*Tarefa curta:*
Reproduza literalmente as linhas do material abaixo, começando na que contém "Rendered at 1500 by 1125 pixels." e terminando na que contém "text_box TC3 - Em", ambas incluídas.

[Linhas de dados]
------------------------------------------------------------
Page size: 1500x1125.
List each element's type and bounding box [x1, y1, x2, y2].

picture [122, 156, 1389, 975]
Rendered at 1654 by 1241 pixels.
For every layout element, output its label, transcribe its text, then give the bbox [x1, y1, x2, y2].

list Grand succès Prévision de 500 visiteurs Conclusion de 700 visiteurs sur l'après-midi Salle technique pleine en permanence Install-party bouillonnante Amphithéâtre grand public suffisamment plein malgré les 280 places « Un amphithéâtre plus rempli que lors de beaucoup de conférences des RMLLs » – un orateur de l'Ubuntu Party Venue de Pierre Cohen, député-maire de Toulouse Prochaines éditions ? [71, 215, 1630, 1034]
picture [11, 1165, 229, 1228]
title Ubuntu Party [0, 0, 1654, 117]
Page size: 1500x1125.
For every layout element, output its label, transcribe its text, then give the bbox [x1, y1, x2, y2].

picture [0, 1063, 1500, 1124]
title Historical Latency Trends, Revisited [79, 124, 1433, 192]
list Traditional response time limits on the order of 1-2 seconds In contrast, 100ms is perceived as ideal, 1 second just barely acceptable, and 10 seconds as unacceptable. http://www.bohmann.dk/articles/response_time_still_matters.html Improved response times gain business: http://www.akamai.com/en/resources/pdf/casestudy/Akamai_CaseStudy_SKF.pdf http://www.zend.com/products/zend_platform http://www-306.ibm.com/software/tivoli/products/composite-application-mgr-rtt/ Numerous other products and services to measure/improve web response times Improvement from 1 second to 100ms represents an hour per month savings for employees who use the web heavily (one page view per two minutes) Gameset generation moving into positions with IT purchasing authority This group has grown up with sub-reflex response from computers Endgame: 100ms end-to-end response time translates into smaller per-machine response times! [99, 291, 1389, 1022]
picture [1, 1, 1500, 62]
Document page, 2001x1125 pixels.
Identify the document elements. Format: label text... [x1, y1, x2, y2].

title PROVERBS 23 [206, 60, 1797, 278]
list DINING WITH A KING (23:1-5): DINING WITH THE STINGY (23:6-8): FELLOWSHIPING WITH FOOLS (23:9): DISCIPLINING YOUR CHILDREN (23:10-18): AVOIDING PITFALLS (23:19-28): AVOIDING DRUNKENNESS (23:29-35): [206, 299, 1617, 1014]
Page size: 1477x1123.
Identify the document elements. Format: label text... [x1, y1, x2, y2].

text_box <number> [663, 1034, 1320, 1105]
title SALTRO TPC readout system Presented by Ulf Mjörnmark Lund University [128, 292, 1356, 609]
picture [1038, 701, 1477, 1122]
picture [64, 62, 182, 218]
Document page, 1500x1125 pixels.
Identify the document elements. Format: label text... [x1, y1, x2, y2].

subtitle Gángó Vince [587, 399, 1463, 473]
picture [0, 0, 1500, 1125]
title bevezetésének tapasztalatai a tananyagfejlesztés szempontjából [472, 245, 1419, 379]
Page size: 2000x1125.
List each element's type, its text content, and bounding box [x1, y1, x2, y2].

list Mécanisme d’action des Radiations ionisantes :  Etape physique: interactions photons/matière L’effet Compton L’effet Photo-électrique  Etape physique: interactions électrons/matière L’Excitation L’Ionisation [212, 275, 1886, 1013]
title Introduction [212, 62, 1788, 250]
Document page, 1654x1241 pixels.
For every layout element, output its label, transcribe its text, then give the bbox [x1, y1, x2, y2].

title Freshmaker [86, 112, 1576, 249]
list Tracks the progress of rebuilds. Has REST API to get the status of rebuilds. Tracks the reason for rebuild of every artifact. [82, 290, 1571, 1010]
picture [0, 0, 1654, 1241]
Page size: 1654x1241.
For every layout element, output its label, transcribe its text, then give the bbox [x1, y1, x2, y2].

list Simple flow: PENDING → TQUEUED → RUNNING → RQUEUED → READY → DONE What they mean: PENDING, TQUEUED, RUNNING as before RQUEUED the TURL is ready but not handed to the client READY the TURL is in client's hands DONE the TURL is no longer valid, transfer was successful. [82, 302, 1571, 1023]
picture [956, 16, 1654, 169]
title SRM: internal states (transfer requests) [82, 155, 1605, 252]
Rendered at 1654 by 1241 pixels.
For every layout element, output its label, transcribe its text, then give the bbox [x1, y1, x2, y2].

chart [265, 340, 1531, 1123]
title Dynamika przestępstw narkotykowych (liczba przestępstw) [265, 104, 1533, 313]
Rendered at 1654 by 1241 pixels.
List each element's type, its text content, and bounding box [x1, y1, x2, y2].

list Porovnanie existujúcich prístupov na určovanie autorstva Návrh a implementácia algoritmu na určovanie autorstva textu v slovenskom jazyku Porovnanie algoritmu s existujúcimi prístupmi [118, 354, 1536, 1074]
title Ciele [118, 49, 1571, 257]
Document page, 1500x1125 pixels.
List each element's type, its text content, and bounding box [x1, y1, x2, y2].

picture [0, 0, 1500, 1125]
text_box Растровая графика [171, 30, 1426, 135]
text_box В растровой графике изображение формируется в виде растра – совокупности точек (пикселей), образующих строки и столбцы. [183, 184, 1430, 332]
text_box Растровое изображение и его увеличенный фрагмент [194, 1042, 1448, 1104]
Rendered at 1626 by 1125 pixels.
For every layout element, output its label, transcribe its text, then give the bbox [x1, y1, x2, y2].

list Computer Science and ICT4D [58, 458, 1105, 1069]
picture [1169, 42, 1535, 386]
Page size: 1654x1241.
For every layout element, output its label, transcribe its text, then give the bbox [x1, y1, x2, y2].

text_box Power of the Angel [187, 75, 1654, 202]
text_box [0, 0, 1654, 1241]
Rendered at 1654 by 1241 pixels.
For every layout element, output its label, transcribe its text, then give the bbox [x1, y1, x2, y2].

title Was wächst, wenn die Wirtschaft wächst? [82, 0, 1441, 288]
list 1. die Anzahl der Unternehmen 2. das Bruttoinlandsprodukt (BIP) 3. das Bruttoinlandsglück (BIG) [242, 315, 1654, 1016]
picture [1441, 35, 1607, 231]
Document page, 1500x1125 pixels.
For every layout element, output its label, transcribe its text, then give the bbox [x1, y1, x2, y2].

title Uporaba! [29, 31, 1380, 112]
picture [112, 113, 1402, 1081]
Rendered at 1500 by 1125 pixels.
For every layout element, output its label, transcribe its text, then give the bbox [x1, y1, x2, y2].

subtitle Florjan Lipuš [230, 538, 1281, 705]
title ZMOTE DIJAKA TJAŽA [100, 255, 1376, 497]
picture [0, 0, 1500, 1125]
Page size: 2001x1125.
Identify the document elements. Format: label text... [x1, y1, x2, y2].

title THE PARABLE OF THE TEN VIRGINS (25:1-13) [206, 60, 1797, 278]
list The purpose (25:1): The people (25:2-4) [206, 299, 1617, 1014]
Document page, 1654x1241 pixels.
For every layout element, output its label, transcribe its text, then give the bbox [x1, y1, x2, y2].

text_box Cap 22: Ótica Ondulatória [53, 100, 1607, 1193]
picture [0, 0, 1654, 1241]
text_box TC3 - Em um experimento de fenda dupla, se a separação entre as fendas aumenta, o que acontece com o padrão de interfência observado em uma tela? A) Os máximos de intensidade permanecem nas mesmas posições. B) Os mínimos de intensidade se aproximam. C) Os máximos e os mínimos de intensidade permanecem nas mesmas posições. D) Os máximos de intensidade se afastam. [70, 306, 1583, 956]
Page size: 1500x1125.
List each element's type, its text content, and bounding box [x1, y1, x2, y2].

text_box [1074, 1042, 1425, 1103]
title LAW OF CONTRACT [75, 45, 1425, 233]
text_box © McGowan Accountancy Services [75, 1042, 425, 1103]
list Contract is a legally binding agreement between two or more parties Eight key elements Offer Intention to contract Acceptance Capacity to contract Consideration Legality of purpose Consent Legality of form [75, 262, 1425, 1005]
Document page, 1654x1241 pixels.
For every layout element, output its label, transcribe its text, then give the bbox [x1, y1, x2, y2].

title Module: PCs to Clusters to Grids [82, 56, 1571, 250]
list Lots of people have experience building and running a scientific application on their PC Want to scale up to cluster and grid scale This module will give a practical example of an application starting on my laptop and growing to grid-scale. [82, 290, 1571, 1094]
------------------------------------------------------------
*Resposta esperada:*
Rendered at 1500 by 1125 pixels.
For every layout element, output its label, transcribe its text, then give the bbox [x1, y1, x2, y2].

subtitle Florjan Lipuš [230, 538, 1281, 705]
title ZMOTE DIJAKA TJAŽA [100, 255, 1376, 497]
picture [0, 0, 1500, 1125]
Page size: 2001x1125.
Identify the document elements. Format: label text... [x1, y1, x2, y2].

title THE PARABLE OF THE TEN VIRGINS (25:1-13) [206, 60, 1797, 278]
list The purpose (25:1): The people (25:2-4) [206, 299, 1617, 1014]
Document page, 1654x1241 pixels.
For every layout element, output its label, transcribe its text, then give the bbox [x1, y1, x2, y2].

text_box Cap 22: Ótica Ondulatória [53, 100, 1607, 1193]
picture [0, 0, 1654, 1241]
text_box TC3 - Em um experimento de fenda dupla, se a separação entre as fendas aumenta, o que acontece com o padrão de interfência observado em uma tela? A) Os máximos de intensidade permanecem nas mesmas posições. B) Os mínimos de intensidade se aproximam. C) Os máximos e os mínimos de intensidade permanecem nas mesmas posições. D) Os máximos de intensidade se afastam. [70, 306, 1583, 956]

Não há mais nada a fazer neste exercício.